I felt sick, sick on top of sickness. “I do love you, Lizzie… You’re my best friend…”
“No.” She shook her head. “You don’t love me. Not like that.” She got to her feet, walked to the window and swung it wide. She lit up a cigarette, and I watched her smoke it through teary eyes. She didn’t look like the Lizzie I knew, she looked lost, like a tiny little girl, and she was so sad.
“What’s really going on, Lizzie? What’s going on with you?”
“I’m in love with you,” she said. And I laughed, not out of malice, just because it was so absurd, the icing on the cake of absolute crapness. “Laugh if you want,” she said. “But I do. I wanted you to feel the same, but you never did… you just thought it was silly…”
“You don’t love me, Lizzie, not like that. That’s just…”
“Just what?! Weird? Silly? Funny?”
“No…” I blinked away tears. “Just… I didn’t think… I thought there was Scottie… and it’s just… me… I’m not anyone…”
She laughed, but it was a horrible one. “You’re everything, Hels. You’re cute and you’re funny, and sweet. And you’re weird, in a cool way, and you always try so hard at everything. And you listen, and you care. And you’re so pretty, Helen… you’re really pretty and you don’t even know. You’re the nicest person I’ve ever met.” She smiled at me. “You think you’re so uncool, you think you’re just some weird kid… but that just makes you even cooler. When I told you about Scottie, you used to believe me, and your eyes would light up and you’d be excited for me, and I loved that. I loved the way you made me feel. It made me feel special…” She wiped away tears. “I thought you’d get over this Mr Roberts stuff, I thought it was safe. I thought we’d go away to uni and you’d be sad, but we’d get through it and maybe then… maybe then you’d feel something…”
“Lizzie…”
She shook her head. “But it did happen… and I tried to be happy… I wanted to be happy! Because you were so happy, Hels.” She choked back a sob. “I loved seeing you so happy, but it made me feel so sad…”

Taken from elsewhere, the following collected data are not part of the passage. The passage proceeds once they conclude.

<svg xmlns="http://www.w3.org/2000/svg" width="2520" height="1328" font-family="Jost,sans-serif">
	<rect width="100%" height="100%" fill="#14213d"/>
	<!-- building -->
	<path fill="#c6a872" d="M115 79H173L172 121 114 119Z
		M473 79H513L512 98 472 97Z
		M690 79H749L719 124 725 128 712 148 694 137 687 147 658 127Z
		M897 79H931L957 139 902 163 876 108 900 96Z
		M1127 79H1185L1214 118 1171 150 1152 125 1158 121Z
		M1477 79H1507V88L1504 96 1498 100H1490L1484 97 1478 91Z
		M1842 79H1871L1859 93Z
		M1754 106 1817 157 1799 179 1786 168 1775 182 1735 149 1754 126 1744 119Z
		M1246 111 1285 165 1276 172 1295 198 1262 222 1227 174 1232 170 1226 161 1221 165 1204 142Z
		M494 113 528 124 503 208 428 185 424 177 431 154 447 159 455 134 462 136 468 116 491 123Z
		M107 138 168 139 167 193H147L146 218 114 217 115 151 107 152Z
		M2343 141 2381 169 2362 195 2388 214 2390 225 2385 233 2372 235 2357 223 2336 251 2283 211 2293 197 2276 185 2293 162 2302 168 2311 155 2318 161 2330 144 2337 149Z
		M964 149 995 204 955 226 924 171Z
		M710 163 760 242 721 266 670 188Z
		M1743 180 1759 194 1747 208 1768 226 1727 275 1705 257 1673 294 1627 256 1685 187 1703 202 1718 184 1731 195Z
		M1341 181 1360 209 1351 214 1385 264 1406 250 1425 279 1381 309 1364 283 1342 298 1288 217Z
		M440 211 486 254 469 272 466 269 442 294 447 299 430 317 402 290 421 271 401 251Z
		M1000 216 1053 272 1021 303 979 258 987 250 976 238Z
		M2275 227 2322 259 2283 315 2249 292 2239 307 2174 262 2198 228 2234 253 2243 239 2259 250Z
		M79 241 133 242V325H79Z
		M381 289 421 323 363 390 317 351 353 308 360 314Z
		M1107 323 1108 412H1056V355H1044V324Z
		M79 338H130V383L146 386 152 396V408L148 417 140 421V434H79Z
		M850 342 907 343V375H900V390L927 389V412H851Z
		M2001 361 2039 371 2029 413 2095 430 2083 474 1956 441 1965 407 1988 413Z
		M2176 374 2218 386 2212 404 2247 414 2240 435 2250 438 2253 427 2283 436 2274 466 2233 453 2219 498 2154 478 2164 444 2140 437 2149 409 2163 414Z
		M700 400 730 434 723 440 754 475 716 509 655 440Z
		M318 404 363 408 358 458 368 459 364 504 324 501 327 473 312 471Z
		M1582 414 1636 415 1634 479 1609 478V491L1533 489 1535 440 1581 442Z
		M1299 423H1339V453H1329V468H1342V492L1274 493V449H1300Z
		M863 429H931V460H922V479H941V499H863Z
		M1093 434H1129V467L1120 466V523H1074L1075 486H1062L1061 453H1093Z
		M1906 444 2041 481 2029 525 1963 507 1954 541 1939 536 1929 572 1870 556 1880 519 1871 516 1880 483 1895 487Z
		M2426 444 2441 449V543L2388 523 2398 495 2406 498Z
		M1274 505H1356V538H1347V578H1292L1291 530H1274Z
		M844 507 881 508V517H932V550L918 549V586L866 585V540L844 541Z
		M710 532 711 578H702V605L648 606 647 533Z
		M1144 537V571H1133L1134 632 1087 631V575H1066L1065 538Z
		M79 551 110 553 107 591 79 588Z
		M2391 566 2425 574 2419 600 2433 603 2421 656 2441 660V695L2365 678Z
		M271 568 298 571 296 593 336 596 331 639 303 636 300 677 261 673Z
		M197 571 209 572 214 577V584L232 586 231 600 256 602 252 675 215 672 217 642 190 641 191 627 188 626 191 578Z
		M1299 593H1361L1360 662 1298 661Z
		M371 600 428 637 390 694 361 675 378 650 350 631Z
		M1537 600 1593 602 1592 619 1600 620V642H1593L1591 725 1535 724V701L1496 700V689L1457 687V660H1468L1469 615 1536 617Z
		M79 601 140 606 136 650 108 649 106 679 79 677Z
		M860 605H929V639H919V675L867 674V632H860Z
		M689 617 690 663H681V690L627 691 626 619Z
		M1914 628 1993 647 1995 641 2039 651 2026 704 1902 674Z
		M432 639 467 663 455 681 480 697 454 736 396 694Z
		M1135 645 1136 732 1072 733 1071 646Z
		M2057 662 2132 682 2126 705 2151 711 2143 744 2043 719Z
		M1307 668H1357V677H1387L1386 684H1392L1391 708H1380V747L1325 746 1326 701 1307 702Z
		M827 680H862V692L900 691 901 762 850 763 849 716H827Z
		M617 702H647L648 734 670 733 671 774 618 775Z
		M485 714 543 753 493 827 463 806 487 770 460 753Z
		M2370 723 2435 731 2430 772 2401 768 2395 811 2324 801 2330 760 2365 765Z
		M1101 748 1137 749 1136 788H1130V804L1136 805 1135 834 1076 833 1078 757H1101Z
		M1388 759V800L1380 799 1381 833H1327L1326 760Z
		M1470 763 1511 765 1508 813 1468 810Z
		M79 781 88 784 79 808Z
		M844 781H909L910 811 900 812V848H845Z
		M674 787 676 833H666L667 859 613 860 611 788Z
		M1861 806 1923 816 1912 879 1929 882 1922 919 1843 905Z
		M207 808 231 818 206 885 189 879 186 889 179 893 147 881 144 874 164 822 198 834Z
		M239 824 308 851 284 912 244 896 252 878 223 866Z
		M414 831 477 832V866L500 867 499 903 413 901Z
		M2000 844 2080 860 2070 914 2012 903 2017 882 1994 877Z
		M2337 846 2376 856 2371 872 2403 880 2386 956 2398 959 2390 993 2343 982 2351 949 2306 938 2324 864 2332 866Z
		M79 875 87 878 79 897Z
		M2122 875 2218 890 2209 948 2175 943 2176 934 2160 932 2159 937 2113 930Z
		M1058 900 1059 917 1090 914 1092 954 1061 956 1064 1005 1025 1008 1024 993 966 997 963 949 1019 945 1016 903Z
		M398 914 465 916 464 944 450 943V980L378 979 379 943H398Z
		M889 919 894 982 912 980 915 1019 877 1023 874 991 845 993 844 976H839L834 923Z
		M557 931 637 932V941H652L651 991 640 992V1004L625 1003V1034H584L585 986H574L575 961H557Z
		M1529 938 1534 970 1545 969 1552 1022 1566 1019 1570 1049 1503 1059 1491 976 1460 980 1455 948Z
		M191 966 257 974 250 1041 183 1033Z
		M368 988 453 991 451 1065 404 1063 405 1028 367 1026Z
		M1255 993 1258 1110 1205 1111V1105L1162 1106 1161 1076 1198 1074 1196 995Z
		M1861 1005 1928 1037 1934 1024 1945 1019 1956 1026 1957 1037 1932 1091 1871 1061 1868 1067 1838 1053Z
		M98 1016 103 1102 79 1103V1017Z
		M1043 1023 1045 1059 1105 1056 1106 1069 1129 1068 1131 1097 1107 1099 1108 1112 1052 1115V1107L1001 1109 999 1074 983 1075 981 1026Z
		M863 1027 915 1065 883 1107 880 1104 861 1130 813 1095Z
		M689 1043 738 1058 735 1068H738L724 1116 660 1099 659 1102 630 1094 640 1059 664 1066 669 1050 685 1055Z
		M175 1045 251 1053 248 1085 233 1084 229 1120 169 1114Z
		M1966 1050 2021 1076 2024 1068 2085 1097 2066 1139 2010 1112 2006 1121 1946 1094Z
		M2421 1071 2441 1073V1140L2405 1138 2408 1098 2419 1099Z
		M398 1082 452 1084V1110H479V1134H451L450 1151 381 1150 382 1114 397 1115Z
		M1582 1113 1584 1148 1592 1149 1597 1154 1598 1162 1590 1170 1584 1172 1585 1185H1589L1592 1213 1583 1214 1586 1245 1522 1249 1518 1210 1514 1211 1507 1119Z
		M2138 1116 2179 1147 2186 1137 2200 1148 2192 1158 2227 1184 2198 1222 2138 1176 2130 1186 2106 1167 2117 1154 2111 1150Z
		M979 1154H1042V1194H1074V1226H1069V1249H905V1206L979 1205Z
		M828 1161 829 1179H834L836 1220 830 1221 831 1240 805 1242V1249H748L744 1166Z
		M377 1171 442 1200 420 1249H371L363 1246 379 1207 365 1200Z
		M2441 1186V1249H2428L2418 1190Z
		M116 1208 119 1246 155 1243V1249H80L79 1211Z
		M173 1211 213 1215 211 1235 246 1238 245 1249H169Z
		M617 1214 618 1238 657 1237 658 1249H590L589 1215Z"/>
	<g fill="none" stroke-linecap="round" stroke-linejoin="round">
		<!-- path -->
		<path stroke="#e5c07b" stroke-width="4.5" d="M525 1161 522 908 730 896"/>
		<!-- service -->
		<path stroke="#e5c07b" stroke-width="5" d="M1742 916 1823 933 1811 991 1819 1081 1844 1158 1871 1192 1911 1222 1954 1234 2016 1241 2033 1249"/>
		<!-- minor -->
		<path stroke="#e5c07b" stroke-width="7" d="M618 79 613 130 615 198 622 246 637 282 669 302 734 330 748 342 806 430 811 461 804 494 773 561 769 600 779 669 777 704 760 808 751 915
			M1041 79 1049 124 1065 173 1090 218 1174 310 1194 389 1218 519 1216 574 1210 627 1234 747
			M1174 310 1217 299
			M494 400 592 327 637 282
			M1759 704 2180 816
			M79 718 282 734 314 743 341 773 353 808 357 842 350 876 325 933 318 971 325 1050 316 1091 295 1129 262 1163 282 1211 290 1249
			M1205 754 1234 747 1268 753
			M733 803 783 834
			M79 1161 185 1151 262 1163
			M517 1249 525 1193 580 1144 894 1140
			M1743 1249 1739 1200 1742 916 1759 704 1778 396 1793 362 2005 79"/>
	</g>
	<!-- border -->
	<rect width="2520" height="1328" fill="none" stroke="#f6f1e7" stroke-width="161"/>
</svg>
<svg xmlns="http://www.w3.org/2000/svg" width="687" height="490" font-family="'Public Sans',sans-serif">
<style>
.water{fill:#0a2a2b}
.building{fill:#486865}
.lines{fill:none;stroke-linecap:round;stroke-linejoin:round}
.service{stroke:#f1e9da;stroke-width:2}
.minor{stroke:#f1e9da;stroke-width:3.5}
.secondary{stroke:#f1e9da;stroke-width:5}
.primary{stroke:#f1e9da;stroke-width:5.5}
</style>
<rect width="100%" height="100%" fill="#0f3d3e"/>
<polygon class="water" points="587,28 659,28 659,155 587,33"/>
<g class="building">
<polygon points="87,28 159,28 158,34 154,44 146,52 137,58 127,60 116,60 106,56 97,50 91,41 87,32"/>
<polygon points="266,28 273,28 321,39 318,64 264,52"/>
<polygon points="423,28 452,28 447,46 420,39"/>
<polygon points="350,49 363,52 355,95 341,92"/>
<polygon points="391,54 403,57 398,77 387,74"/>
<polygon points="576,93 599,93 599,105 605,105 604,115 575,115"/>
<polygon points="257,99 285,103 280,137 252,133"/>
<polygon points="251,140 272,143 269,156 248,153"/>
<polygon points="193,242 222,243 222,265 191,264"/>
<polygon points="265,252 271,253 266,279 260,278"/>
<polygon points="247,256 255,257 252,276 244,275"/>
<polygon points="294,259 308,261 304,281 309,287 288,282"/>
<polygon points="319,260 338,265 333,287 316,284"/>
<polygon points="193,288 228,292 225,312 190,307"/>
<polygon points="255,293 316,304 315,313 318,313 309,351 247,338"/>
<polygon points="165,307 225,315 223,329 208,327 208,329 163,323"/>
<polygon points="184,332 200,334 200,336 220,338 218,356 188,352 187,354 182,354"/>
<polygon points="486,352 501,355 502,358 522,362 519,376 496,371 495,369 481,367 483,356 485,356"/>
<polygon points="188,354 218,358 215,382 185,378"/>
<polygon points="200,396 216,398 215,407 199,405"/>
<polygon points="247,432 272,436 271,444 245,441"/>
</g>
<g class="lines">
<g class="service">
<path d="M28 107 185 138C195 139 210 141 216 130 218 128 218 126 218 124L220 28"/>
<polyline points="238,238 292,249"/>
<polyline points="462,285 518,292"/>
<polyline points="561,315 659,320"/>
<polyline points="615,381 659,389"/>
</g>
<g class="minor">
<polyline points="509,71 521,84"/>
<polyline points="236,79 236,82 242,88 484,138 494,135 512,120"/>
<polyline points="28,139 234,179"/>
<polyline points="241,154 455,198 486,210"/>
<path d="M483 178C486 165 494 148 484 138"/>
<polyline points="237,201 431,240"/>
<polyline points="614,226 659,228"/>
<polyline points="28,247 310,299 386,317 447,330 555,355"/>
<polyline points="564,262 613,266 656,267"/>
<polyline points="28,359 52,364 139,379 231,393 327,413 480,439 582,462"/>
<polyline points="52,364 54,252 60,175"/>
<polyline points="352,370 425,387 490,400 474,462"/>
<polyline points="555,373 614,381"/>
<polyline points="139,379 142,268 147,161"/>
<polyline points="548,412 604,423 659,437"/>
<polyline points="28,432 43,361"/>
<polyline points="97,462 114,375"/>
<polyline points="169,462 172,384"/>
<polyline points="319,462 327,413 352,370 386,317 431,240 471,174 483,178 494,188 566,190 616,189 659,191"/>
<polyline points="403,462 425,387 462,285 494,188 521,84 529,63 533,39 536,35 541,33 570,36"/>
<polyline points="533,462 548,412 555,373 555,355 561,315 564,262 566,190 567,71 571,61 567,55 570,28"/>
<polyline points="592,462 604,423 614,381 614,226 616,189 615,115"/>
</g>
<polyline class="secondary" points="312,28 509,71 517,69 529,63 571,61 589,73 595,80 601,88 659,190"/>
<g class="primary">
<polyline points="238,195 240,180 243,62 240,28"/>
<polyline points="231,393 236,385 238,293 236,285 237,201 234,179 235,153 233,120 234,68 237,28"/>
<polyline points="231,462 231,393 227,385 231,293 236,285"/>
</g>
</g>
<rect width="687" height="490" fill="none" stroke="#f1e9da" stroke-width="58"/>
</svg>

“I never knew… I didn’t know…”
She shrugged. “Doesn’t matter now.”
“Of course it matters…”
“You were the only thing that was good. The only thing that mattered…” She threw her cigarette out of the window. “When I was with you I felt ok, no matter what else was going on… no matter how bad things got at home… or how horrible it was… I had you…”
I felt like shit. Shit on top of shit. “I didn’t mean to ignore you, Lizzie. I’m sorry. I was just… distracted… I didn’t mean it.”
“It’s alright. You wanted to be with him. I get it.”
“I would have been there… I wanted to be there…”
She lit up another cigarette, but her shoulders were hunched, as though she hurt too much to stand. And I got that as well. I felt like that, too.